Across the data below, how many lines have the word "format" in them? Give the number and nothing else.

----------------

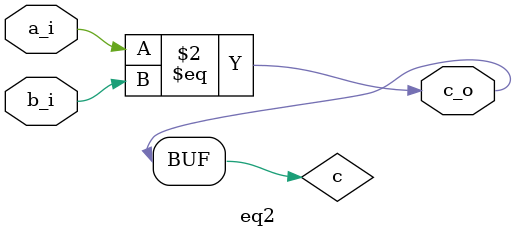
<source format=sv>
module eq2
  (input [0:0] a_i
  ,input [0:0] b_i
  ,output [0:0] c_o);

   // Implement a Two-Input Equality Module (eq2). You must use behavioral verilog.
   // 
   // Your code here:
   logic c;
   always_comb begin
       c = (a_i == b_i);
   end
   assign c_o = c;
   
endmodule

</source>
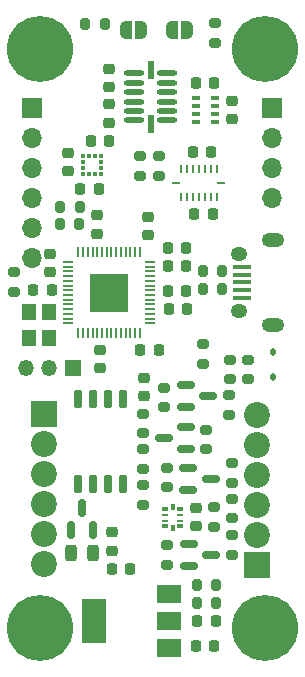
<source format=gbr>
%TF.GenerationSoftware,KiCad,Pcbnew,(7.0.0)*%
%TF.CreationDate,2023-12-17T22:30:30-08:00*%
%TF.ProjectId,Lyrav3,4c797261-7633-42e6-9b69-6361645f7063,rev?*%
%TF.SameCoordinates,Original*%
%TF.FileFunction,Soldermask,Bot*%
%TF.FilePolarity,Negative*%
%FSLAX46Y46*%
G04 Gerber Fmt 4.6, Leading zero omitted, Abs format (unit mm)*
G04 Created by KiCad (PCBNEW (7.0.0)) date 2023-12-17 22:30:30*
%MOMM*%
%LPD*%
G01*
G04 APERTURE LIST*
G04 Aperture macros list*
%AMRoundRect*
0 Rectangle with rounded corners*
0 $1 Rounding radius*
0 $2 $3 $4 $5 $6 $7 $8 $9 X,Y pos of 4 corners*
0 Add a 4 corners polygon primitive as box body*
4,1,4,$2,$3,$4,$5,$6,$7,$8,$9,$2,$3,0*
0 Add four circle primitives for the rounded corners*
1,1,$1+$1,$2,$3*
1,1,$1+$1,$4,$5*
1,1,$1+$1,$6,$7*
1,1,$1+$1,$8,$9*
0 Add four rect primitives between the rounded corners*
20,1,$1+$1,$2,$3,$4,$5,0*
20,1,$1+$1,$4,$5,$6,$7,0*
20,1,$1+$1,$6,$7,$8,$9,0*
20,1,$1+$1,$8,$9,$2,$3,0*%
%AMFreePoly0*
4,1,19,0.500000,-0.750000,0.000000,-0.750000,0.000000,-0.744911,-0.071157,-0.744911,-0.207708,-0.704816,-0.327430,-0.627875,-0.420627,-0.520320,-0.479746,-0.390866,-0.500000,-0.250000,-0.500000,0.250000,-0.479746,0.390866,-0.420627,0.520320,-0.327430,0.627875,-0.207708,0.704816,-0.071157,0.744911,0.000000,0.744911,0.000000,0.750000,0.500000,0.750000,0.500000,-0.750000,0.500000,-0.750000,
$1*%
%AMFreePoly1*
4,1,19,0.000000,0.744911,0.071157,0.744911,0.207708,0.704816,0.327430,0.627875,0.420627,0.520320,0.479746,0.390866,0.500000,0.250000,0.500000,-0.250000,0.479746,-0.390866,0.420627,-0.520320,0.327430,-0.627875,0.207708,-0.704816,0.071157,-0.744911,0.000000,-0.744911,0.000000,-0.750000,-0.500000,-0.750000,-0.500000,0.750000,0.000000,0.750000,0.000000,0.744911,0.000000,0.744911,
$1*%
G04 Aperture macros list end*
%ADD10R,0.250000X0.800000*%
%ADD11R,0.800000X0.250000*%
%ADD12RoundRect,0.112500X0.112500X-0.187500X0.112500X0.187500X-0.112500X0.187500X-0.112500X-0.187500X0*%
%ADD13R,0.700000X0.350000*%
%ADD14C,5.600000*%
%ADD15R,1.700000X1.700000*%
%ADD16O,1.700000X1.700000*%
%ADD17RoundRect,0.225000X-0.225000X-0.250000X0.225000X-0.250000X0.225000X0.250000X-0.225000X0.250000X0*%
%ADD18R,2.200000X2.200000*%
%ADD19C,2.200000*%
%ADD20R,0.350000X0.375000*%
%ADD21R,0.375000X0.350000*%
%ADD22RoundRect,0.200000X-0.200000X-0.275000X0.200000X-0.275000X0.200000X0.275000X-0.200000X0.275000X0*%
%ADD23RoundRect,0.225000X0.250000X-0.225000X0.250000X0.225000X-0.250000X0.225000X-0.250000X-0.225000X0*%
%ADD24RoundRect,0.200000X-0.275000X0.200000X-0.275000X-0.200000X0.275000X-0.200000X0.275000X0.200000X0*%
%ADD25R,1.350000X1.350000*%
%ADD26O,1.350000X1.350000*%
%ADD27RoundRect,0.225000X-0.250000X0.225000X-0.250000X-0.225000X0.250000X-0.225000X0.250000X0.225000X0*%
%ADD28RoundRect,0.050000X0.050000X-0.387500X0.050000X0.387500X-0.050000X0.387500X-0.050000X-0.387500X0*%
%ADD29RoundRect,0.050000X0.387500X-0.050000X0.387500X0.050000X-0.387500X0.050000X-0.387500X-0.050000X0*%
%ADD30R,3.200000X3.200000*%
%ADD31RoundRect,0.150000X-0.587500X-0.150000X0.587500X-0.150000X0.587500X0.150000X-0.587500X0.150000X0*%
%ADD32RoundRect,0.150000X0.150000X-0.587500X0.150000X0.587500X-0.150000X0.587500X-0.150000X-0.587500X0*%
%ADD33RoundRect,0.200000X0.275000X-0.200000X0.275000X0.200000X-0.275000X0.200000X-0.275000X-0.200000X0*%
%ADD34R,1.200000X1.400000*%
%ADD35RoundRect,0.150000X0.150000X-0.650000X0.150000X0.650000X-0.150000X0.650000X-0.150000X-0.650000X0*%
%ADD36RoundRect,0.200000X0.200000X0.275000X-0.200000X0.275000X-0.200000X-0.275000X0.200000X-0.275000X0*%
%ADD37R,2.000000X1.500000*%
%ADD38R,2.000000X3.800000*%
%ADD39RoundRect,0.225000X0.225000X0.250000X-0.225000X0.250000X-0.225000X-0.250000X0.225000X-0.250000X0*%
%ADD40R,1.600000X0.400000*%
%ADD41O,1.400000X1.200000*%
%ADD42O,1.900000X1.200000*%
%ADD43FreePoly0,0.000000*%
%ADD44FreePoly1,0.000000*%
%ADD45RoundRect,0.243750X-0.243750X-0.456250X0.243750X-0.456250X0.243750X0.456250X-0.243750X0.456250X0*%
%ADD46O,1.770000X0.450000*%
%ADD47R,0.600000X1.550000*%
%ADD48RoundRect,0.150000X0.587500X0.150000X-0.587500X0.150000X-0.587500X-0.150000X0.587500X-0.150000X0*%
%ADD49R,0.350000X0.630000*%
%ADD50R,0.580000X0.300000*%
%ADD51R,0.580000X0.250000*%
G04 APERTURE END LIST*
D10*
%TO.C,U2*%
X17923599Y41887298D03*
X17423599Y41887298D03*
X16923599Y41887298D03*
X16423599Y41887298D03*
X15923599Y41887298D03*
X15423599Y41887298D03*
X14923599Y41887298D03*
D11*
X14513599Y40687298D03*
D10*
X14923599Y39487298D03*
X15423599Y39487298D03*
X15923599Y39487298D03*
X16423599Y39487298D03*
X16923599Y39487298D03*
X17423599Y39487298D03*
X17923599Y39487298D03*
D11*
X18333599Y40687298D03*
%TD*%
D12*
%TO.C,D1*%
X22698800Y24215000D03*
X22698800Y26315000D03*
%TD*%
D13*
%TO.C,U7*%
X16158399Y47818199D03*
X16158399Y47168199D03*
X16158399Y46508199D03*
X16158399Y45858199D03*
X17758399Y47818199D03*
X17758399Y47168199D03*
X17758399Y46508199D03*
X17758399Y45858199D03*
%TD*%
D14*
%TO.C,H3*%
X3000000Y3000000D03*
%TD*%
D15*
%TO.C,J8*%
X22647999Y47015999D03*
D16*
X22647999Y44475999D03*
X22647999Y41935999D03*
X22647999Y39395999D03*
%TD*%
D17*
%TO.C,C19*%
X13795800Y35154200D03*
X15345800Y35154200D03*
%TD*%
D14*
%TO.C,H1*%
X3000000Y52000000D03*
%TD*%
%TO.C,H2*%
X22000000Y52000000D03*
%TD*%
%TO.C,H4*%
X22000000Y3000000D03*
%TD*%
D18*
%TO.C,J2*%
X3343999Y21107999D03*
D19*
X3344000Y18568000D03*
X3344000Y16028000D03*
X3344000Y13488000D03*
X3344000Y10948000D03*
X3344000Y8408000D03*
%TD*%
D18*
%TO.C,J9*%
X21377999Y8280999D03*
D19*
X21378000Y10821000D03*
X21378000Y13361000D03*
X21378000Y15901000D03*
X21378000Y18441000D03*
X21378000Y20981000D03*
%TD*%
D15*
%TO.C,J6*%
X2327999Y47025999D03*
D16*
X2327999Y44485999D03*
X2327999Y41945999D03*
X2327999Y39405999D03*
X2327999Y36865999D03*
X2327999Y34325999D03*
%TD*%
D17*
%TO.C,C18*%
X13795800Y33630200D03*
X15345800Y33630200D03*
%TD*%
D20*
%TO.C,U5*%
X8107199Y41452899D03*
X7607199Y41452899D03*
X7107199Y41452899D03*
X6607199Y41452899D03*
D21*
X6594699Y41965399D03*
X6594699Y42465399D03*
D20*
X6607199Y42977899D03*
X7107199Y42977899D03*
X7607199Y42977899D03*
X8107199Y42977899D03*
D21*
X8119699Y42465399D03*
X8119699Y41965399D03*
%TD*%
D17*
%TO.C,C22*%
X11459000Y26518200D03*
X13009000Y26518200D03*
%TD*%
D22*
%TO.C,R18*%
X16743000Y33223800D03*
X18393000Y33223800D03*
%TD*%
D23*
%TO.C,C11*%
X8830400Y45758400D03*
X8830400Y47308400D03*
%TD*%
D24*
%TO.C,R17*%
X13504000Y23330000D03*
X13504000Y21680000D03*
%TD*%
D25*
%TO.C,J5*%
X5750399Y24994199D03*
D26*
X3750399Y24994199D03*
X1750399Y24994199D03*
%TD*%
D24*
%TO.C,R6*%
X13072200Y42938799D03*
X13072200Y41288799D03*
%TD*%
D27*
%TO.C,C10*%
X8830400Y50305600D03*
X8830400Y48755600D03*
%TD*%
D28*
%TO.C,U8*%
X11417600Y27940600D03*
X11017600Y27940600D03*
X10617600Y27940600D03*
X10217600Y27940600D03*
X9817600Y27940600D03*
X9417600Y27940600D03*
X9017600Y27940600D03*
X8617600Y27940600D03*
X8217600Y27940600D03*
X7817600Y27940600D03*
X7417600Y27940600D03*
X7017600Y27940600D03*
X6617600Y27940600D03*
X6217600Y27940600D03*
D29*
X5380100Y28778100D03*
X5380100Y29178100D03*
X5380100Y29578100D03*
X5380100Y29978100D03*
X5380100Y30378100D03*
X5380100Y30778100D03*
X5380100Y31178100D03*
X5380100Y31578100D03*
X5380100Y31978100D03*
X5380100Y32378100D03*
X5380100Y32778100D03*
X5380100Y33178100D03*
X5380100Y33578100D03*
X5380100Y33978100D03*
D28*
X6217600Y34815600D03*
X6617600Y34815600D03*
X7017600Y34815600D03*
X7417600Y34815600D03*
X7817600Y34815600D03*
X8217600Y34815600D03*
X8617600Y34815600D03*
X9017600Y34815600D03*
X9417600Y34815600D03*
X9817600Y34815600D03*
X10217600Y34815600D03*
X10617600Y34815600D03*
X11017600Y34815600D03*
X11417600Y34815600D03*
D29*
X12255100Y33978100D03*
X12255100Y33578100D03*
X12255100Y33178100D03*
X12255100Y32778100D03*
X12255100Y32378100D03*
X12255100Y31978100D03*
X12255100Y31578100D03*
X12255100Y31178100D03*
X12255100Y30778100D03*
X12255100Y30378100D03*
X12255100Y29978100D03*
X12255100Y29578100D03*
X12255100Y29178100D03*
X12255100Y28778100D03*
D30*
X8817599Y31378099D03*
%TD*%
D31*
%TO.C,Q2*%
X15536000Y14631000D03*
X15536000Y16531000D03*
X17411000Y15581000D03*
%TD*%
D17*
%TO.C,C17*%
X13897400Y30023400D03*
X15447400Y30023400D03*
%TD*%
D32*
%TO.C,Q1*%
X7469000Y11255100D03*
X5569000Y11255100D03*
X6519000Y13130100D03*
%TD*%
D17*
%TO.C,C14*%
X7929000Y40132600D03*
X6379000Y40132600D03*
%TD*%
D33*
%TO.C,R27*%
X17060000Y18124000D03*
X17060000Y19774000D03*
%TD*%
D24*
%TO.C,R16*%
X13758000Y10008200D03*
X13758000Y8358200D03*
%TD*%
D34*
%TO.C,X1*%
X2036799Y27540699D03*
X2036799Y29740699D03*
X3736799Y29740699D03*
X3736799Y27540699D03*
%TD*%
D35*
%TO.C,U9*%
X9998800Y15189800D03*
X8728800Y15189800D03*
X7458800Y15189800D03*
X6188800Y15189800D03*
X6188800Y22389800D03*
X7458800Y22389800D03*
X8728800Y22389800D03*
X9998800Y22389800D03*
%TD*%
D17*
%TO.C,C6*%
X16285000Y3582000D03*
X17835000Y3582000D03*
%TD*%
D24*
%TO.C,R7*%
X11421200Y42938800D03*
X11421200Y41288800D03*
%TD*%
D23*
%TO.C,C12*%
X5325200Y41681400D03*
X5325200Y43231400D03*
%TD*%
D24*
%TO.C,R19*%
X19219000Y16916000D03*
X19219000Y15266000D03*
%TD*%
D17*
%TO.C,C1*%
X16031000Y37999000D03*
X17581000Y37999000D03*
%TD*%
D23*
%TO.C,C21*%
X12081600Y36258800D03*
X12081600Y37808800D03*
%TD*%
D36*
%TO.C,R15*%
X18393000Y31699800D03*
X16743000Y31699800D03*
%TD*%
D33*
%TO.C,R2*%
X804000Y31433600D03*
X804000Y33083600D03*
%TD*%
D37*
%TO.C,U1*%
X13859999Y5881999D03*
X13859999Y3581999D03*
X13859999Y1281999D03*
D38*
X7559999Y3581999D03*
%TD*%
D39*
%TO.C,C2*%
X17444800Y43279499D03*
X15894800Y43279499D03*
%TD*%
D17*
%TO.C,C5*%
X16158000Y1423000D03*
X17708000Y1423000D03*
%TD*%
%TO.C,C7*%
X9071400Y7976200D03*
X10621400Y7976200D03*
%TD*%
D27*
%TO.C,C15*%
X16196400Y13170800D03*
X16196400Y11620800D03*
%TD*%
D40*
%TO.C,J7*%
X20076399Y33558599D03*
X20076399Y32908599D03*
X20076399Y32258599D03*
X20076399Y31608599D03*
X20066399Y30958599D03*
D41*
X19826399Y29838599D03*
X19826399Y34678599D03*
D42*
X22726399Y35858599D03*
X22726399Y28658599D03*
%TD*%
D23*
%TO.C,C8*%
X9084400Y9538000D03*
X9084400Y11088000D03*
%TD*%
D27*
%TO.C,C23*%
X8017600Y26531200D03*
X8017600Y24981200D03*
%TD*%
D22*
%TO.C,R1*%
X6814313Y54128000D03*
X8464313Y54128000D03*
%TD*%
D39*
%TO.C,C13*%
X8843400Y44247400D03*
X7293400Y44247400D03*
%TD*%
D31*
%TO.C,Q3*%
X15566000Y8220000D03*
X15566000Y10120000D03*
X17441000Y9170000D03*
%TD*%
D24*
%TO.C,R25*%
X11726000Y15075000D03*
X11726000Y13425000D03*
%TD*%
D17*
%TO.C,C25*%
X13795800Y31547400D03*
X15345800Y31547400D03*
%TD*%
D43*
%TO.C,J4*%
X14124000Y53620000D03*
D44*
X15424000Y53620000D03*
%TD*%
D22*
%TO.C,R12*%
X16235000Y5106000D03*
X17885000Y5106000D03*
%TD*%
D36*
%TO.C,R10*%
X17885000Y6630000D03*
X16235000Y6630000D03*
%TD*%
D24*
%TO.C,R21*%
X19244400Y13932000D03*
X19244400Y12282000D03*
%TD*%
D45*
%TO.C,F1*%
X5606900Y9297000D03*
X7481900Y9297000D03*
%TD*%
D24*
%TO.C,R3*%
X16755200Y26987600D03*
X16755200Y25337600D03*
%TD*%
%TO.C,R23*%
X11726000Y18123000D03*
X11726000Y16473000D03*
%TD*%
%TO.C,R24*%
X17669600Y13220800D03*
X17669600Y11570800D03*
%TD*%
D46*
%TO.C,U4*%
X10925599Y45955799D03*
X10925599Y46755799D03*
X10925599Y47555799D03*
X10925599Y48355799D03*
X10925599Y49155799D03*
X10925599Y49955799D03*
D47*
X12335599Y50255799D03*
D46*
X13745599Y49955799D03*
X13745599Y49155799D03*
X13745599Y48355799D03*
X13745599Y47555799D03*
X13745599Y46755799D03*
X13745599Y45955799D03*
D47*
X12335599Y45655799D03*
%TD*%
D43*
%TO.C,J3*%
X10216999Y53620000D03*
D44*
X11516999Y53620000D03*
%TD*%
D36*
%TO.C,R5*%
X6302600Y37186200D03*
X4652600Y37186200D03*
%TD*%
D33*
%TO.C,R9*%
X18965000Y21045000D03*
X18965000Y22695000D03*
%TD*%
D22*
%TO.C,R4*%
X4678000Y38656199D03*
X6328000Y38656199D03*
%TD*%
D24*
%TO.C,R20*%
X11726000Y21107000D03*
X11726000Y19457000D03*
%TD*%
D33*
%TO.C,R14*%
X17771200Y52527800D03*
X17771200Y54177800D03*
%TD*%
D48*
%TO.C,Q5*%
X15330500Y20026000D03*
X15330500Y18126000D03*
X13455500Y19076000D03*
%TD*%
D23*
%TO.C,C16*%
X3852000Y33109200D03*
X3852000Y34659200D03*
%TD*%
D49*
%TO.C,U6*%
X14220199Y13192999D03*
D50*
X13590199Y13082999D03*
D51*
X13590199Y12582999D03*
X13590199Y12082999D03*
D50*
X13590199Y11582999D03*
D49*
X14220199Y11472999D03*
D50*
X14850199Y11582999D03*
D51*
X14850199Y12082999D03*
X14850199Y12582999D03*
D50*
X14850199Y13082999D03*
%TD*%
D24*
%TO.C,R26*%
X13758000Y16535000D03*
X13758000Y14885000D03*
%TD*%
D39*
%TO.C,C24*%
X3966600Y31598200D03*
X2416600Y31598200D03*
%TD*%
%TO.C,C4*%
X17733400Y49109400D03*
X16183400Y49109400D03*
%TD*%
D31*
%TO.C,Q4*%
X15312000Y21682000D03*
X15312000Y23582000D03*
X17187000Y22632000D03*
%TD*%
D24*
%TO.C,R8*%
X19219000Y10820000D03*
X19219000Y9170000D03*
%TD*%
D23*
%TO.C,C27*%
X11776800Y22606600D03*
X11776800Y24156600D03*
%TD*%
%TO.C,C26*%
X7763600Y36373400D03*
X7763600Y37923400D03*
%TD*%
%TO.C,C3*%
X19193600Y46063200D03*
X19193600Y47613200D03*
%TD*%
D24*
%TO.C,R13*%
X20616000Y25679000D03*
X20616000Y24029000D03*
%TD*%
D33*
%TO.C,R11*%
X19092000Y24029000D03*
X19092000Y25679000D03*
%TD*%
M02*

</source>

----------------

## RESULT OF THIS TASK
3